Упрямые цифры, как видим, доказывают, что в СССР массово, на уровне ведущих стран мира, строилось жильё, и оно было массово доступно. Видно, что в СССР было очень неплохо поставлено дело охраны здоровья и образования. В целом статистический облик СССР тоже выглядел весьма убедительно, начиная с национального дохода и заканчивая социальными расходами.
И это — дряхлость?
Нет конечно! В социально-экономическом отношении СССР накануне своей смерти представлял собой вполне жизнеспособный организм.
Поэтому второй вариант — самоубийство, если иметь в виду всё советское общество и СССР в целом, тоже нельзя рассматривать всерьёз. В здравом уме и ясной памяти, без «тараканов» и «навоза» в голове, никто с собой — ни с того ни с сего — не кончает. Другое дело, что даже здорового человека можно одурманить и довести его, находящегося в невменяемом состоянии, до фатального конца. И вот это уже ближе к правде. Если СССР и совершил самоубийство, то его до него довели!
Кто? Ну, конечно же, как уже было сказано, «элитная» советская интеллигенция в Москве, Ленинграде, Киеве, Харькове, Горьком, Одессе, Новосибирске, Омске, Томске, Свердловске, Донецке, Тбилиси и т. д. Она повела себя в конце 80-х и начале 90-х годов как свора взбесившихся собак, которые кусают всё и вся без разбора, но прежде всего — кормящую их руку.
А бесились они, что называется, «с жиру». Они считали себя «ущемлёнными», «несвободными», хотя по сравнению с западными интеллигентами имели почти неограниченные возможности создавать подлинные культурные ценности, увеличивая в мире не количество какофонических «симфоний» и театров абсурда, а новую прекрасную музыку, песни, фильмы, картины и книги.
Что, например, снял в СССР лучший друг Ельцина кинорежиссёр Эльдар Рязанов? Он снял три, без преувеличений, мировых шедевра: «Карнавальную ночь», «Гусарскую балладу» и «Берегись автомобиля!», а также — ещё несколько отличных или неплохих лент.

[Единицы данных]
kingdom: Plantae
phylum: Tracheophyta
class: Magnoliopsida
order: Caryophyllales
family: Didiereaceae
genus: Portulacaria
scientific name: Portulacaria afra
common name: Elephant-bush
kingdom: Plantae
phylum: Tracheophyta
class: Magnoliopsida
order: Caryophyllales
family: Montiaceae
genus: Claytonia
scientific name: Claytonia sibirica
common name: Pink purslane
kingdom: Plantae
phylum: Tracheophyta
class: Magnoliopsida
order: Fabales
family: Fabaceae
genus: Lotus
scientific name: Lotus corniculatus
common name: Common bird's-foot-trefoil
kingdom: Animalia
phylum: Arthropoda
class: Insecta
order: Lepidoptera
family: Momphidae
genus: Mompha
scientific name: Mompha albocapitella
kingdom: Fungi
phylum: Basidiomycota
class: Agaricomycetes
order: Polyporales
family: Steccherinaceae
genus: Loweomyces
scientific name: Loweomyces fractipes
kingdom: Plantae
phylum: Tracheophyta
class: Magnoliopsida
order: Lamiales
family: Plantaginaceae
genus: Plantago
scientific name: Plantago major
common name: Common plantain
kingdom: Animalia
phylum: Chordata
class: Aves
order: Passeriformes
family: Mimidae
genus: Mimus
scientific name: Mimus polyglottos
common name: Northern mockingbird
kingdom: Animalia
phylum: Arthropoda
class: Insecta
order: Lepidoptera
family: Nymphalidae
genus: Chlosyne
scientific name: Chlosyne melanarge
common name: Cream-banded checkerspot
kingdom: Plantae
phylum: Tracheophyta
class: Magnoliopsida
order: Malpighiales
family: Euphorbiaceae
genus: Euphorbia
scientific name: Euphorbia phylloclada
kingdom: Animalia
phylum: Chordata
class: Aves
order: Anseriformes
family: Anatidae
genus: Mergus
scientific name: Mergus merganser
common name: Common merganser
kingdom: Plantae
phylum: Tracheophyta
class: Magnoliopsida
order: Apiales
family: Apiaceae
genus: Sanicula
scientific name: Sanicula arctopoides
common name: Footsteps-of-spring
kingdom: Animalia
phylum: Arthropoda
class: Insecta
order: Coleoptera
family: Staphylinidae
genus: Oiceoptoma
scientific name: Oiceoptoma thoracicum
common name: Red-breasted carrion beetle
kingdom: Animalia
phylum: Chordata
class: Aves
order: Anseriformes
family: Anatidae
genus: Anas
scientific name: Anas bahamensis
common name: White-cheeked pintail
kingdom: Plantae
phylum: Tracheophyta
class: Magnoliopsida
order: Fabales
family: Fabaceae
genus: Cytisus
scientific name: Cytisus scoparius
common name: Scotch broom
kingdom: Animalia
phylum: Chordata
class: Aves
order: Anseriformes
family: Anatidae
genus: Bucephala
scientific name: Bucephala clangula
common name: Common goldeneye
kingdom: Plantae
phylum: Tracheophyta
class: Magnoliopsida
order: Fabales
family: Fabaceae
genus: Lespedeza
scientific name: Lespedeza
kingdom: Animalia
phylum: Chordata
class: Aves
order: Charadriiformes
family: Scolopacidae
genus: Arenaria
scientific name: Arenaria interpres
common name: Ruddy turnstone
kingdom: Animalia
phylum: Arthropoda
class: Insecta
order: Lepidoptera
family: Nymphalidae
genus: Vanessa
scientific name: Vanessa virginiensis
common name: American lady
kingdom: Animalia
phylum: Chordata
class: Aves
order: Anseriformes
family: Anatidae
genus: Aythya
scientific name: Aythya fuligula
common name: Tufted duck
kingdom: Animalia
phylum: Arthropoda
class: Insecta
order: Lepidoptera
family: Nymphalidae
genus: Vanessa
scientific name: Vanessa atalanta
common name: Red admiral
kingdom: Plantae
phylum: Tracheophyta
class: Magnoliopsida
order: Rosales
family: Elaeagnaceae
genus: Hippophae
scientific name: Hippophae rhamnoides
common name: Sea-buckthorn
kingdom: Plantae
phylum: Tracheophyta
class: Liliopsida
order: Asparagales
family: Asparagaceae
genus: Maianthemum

Задания –
- A) Для каждого утверждения укажите, согласуется ли оно с исходным текстом, ответив «да» или «нет» и дословно процитировав решающие слова текста. (i) Накануне своей смерти СССР в социально-экономическом отношении был жизнеспособным. (ii) Эльдар Рязанов назван лучшим другом Горбачёва. (iii) Рязанову приписаны четыре мировых шедевра.
- B) Ответьте по исходному тексту:
(i) Какой по счёту вариант составляет самоубийство?
(ii) К какому периоду отнесено поведение «элитной» советской интеллигенции?
(iii) Какими эта интеллигенция считала себя?
Данные представляют собой самостоятельный материал, не связанный с исходным текстом.

Ответы к заданиям –
- A)
(i) Да: «В социально-экономическом отношении СССР накануне своей смерти представлял собой вполне жизнеспособный организм».
(ii) Нет: «лучший друг Ельцина кинорежиссёр Эльдар Рязанов».
(iii) Нет: «Он снял три, без преувеличений, мировых шедевра».

- B)
(i) Второй.
(ii) К концу 80-х и началу 90-х годов.
(iii) «Ущемлёнными» и «несвободными».